# Old gaggia d90 external pump always on, should it be? Help.



## Finbar (Feb 2, 2015)

Hi everyone,

I'm starting a coffee shop in derry. I bought an old Gaggia d90 before Christmas. It was in a hundred pieces when I got it , put it together, painted it up, looks great. works fine. However the external motor that I bought is always engaged. The pressure is in the green at 7 or 8 bar always. Is this normal for the pump always to be on or should it only engage when pressing button for pulling a shot. Your help would be greatly appreciated on this. Thanks


----------



## Glenn (Jun 14, 2008)

Don't forget to get the machine's boiler checked out and safety certified too


----------



## El carajillo (Mar 16, 2013)

Not familiar with that machine but I would have thought the pump should only run when brewing, then at 9 bar when ramped up.

Important thing as Glenn said,have boiler professionally checked and certificated.


----------



## coffeechap (Apr 5, 2012)

The pump will only come on when brewing coffee and when backfilling the boiler or on initial boiler fill set up. Get it checked and pressure tested


----------



## funinacup (Aug 30, 2010)

Finbar said:


> Is this normal for the pump always to be on


No. Have it checked. It may be overfilling or be a dodgy connection / electrical issue.


----------



## espressotechno (Apr 11, 2011)

Is the boiler overfilling when the pump is running ?

Try disconnecting the water level probe wire & earthing it against the boiler casing. If the pump stops, fit a new probe (The old one is contaminated).

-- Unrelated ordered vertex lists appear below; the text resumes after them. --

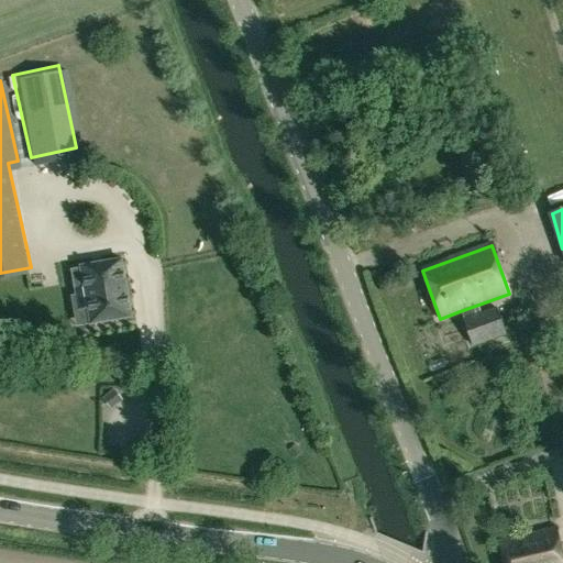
[(96,296),(102,326),(141,318),(130,262),(90,269),(90,271),(80,273),(85,298),(96,296)]
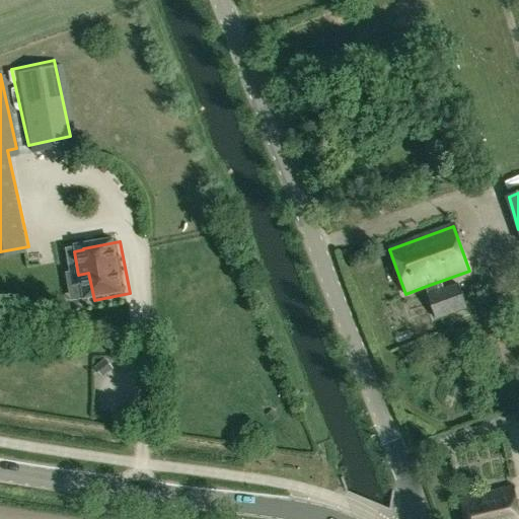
[(443,287),(441,281),(424,287),(435,320),(466,309),(457,283),(443,287)]
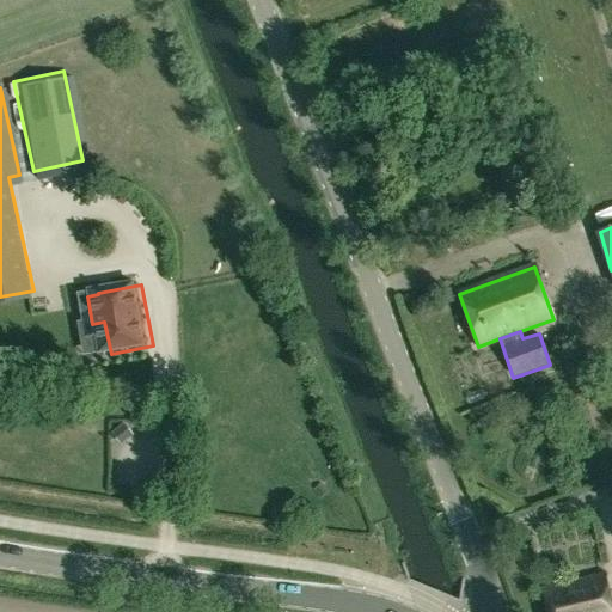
[(126,433),(124,450),(145,452),(146,439),(166,441),(167,422),(127,418),(126,433)]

If the pump keeps running, there is probably a fault on the control PCB.


----------



## Finbar (Feb 2, 2015)

Thanks everyone for your advice, yes I would have thought pressure should sit at mains 3 or 4 bar then up to 9 for the shot. I was worried damaged could be done either to the pump and motor or the machine or both. I will ask service guy when he comes to certify machine. I just wanted to try and solve all the problems myself before getting him out. Thanks again.


----------



## espressotechno (Apr 11, 2011)

Pump motors have an overheat cutout, which resets after about 20-30mins when the motor has cooled down.

As long as there's water in the pumphead, it will be OK to run on.


----------